*Task goal*: Give back every record word for word, keeping the pictures out.

================================

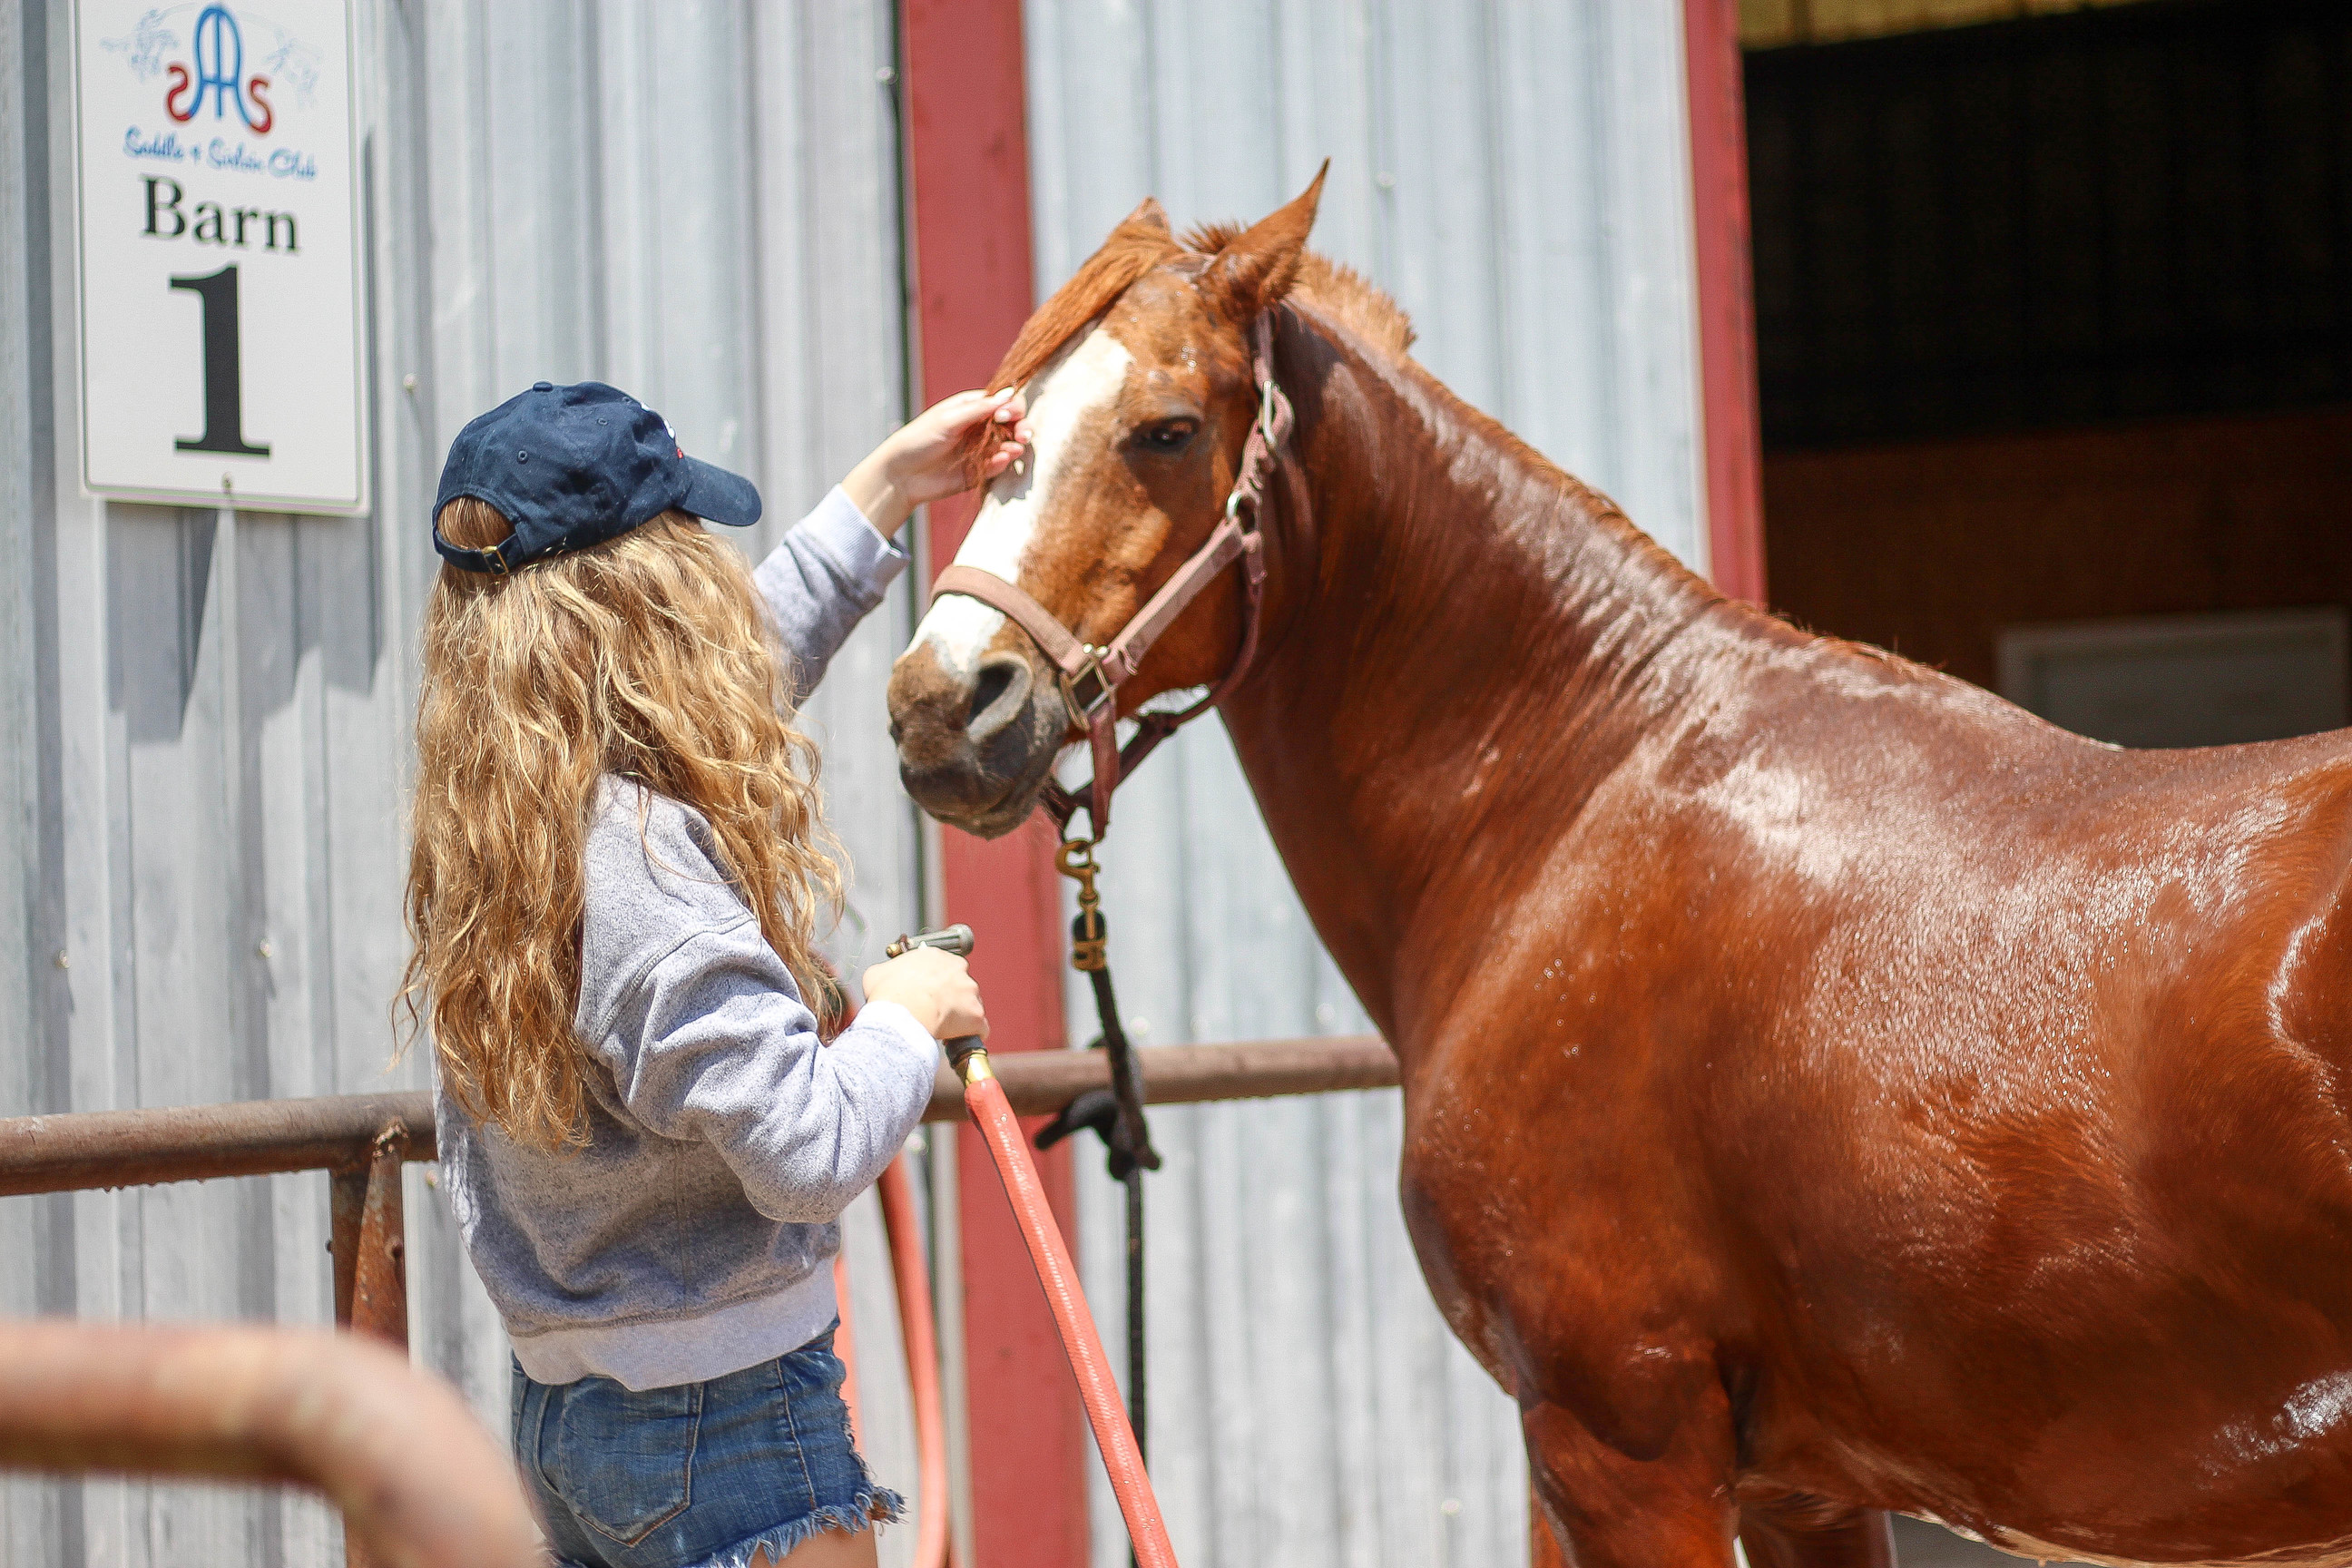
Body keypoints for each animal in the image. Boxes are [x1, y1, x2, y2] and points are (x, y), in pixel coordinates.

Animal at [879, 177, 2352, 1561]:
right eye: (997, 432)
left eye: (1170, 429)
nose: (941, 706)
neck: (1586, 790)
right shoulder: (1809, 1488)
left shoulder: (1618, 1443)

================================

*Output for this exercise*:
Body keypoints for each animal in the image. Boxes are [x1, y1, x2, y2] and points are (x, y), in pixel coordinates.

Animal at [879, 177, 2352, 1561]:
right eye: (997, 432)
left eye: (1170, 429)
nose: (941, 706)
neck: (1586, 790)
right shoulder: (1809, 1488)
left shoulder: (1618, 1443)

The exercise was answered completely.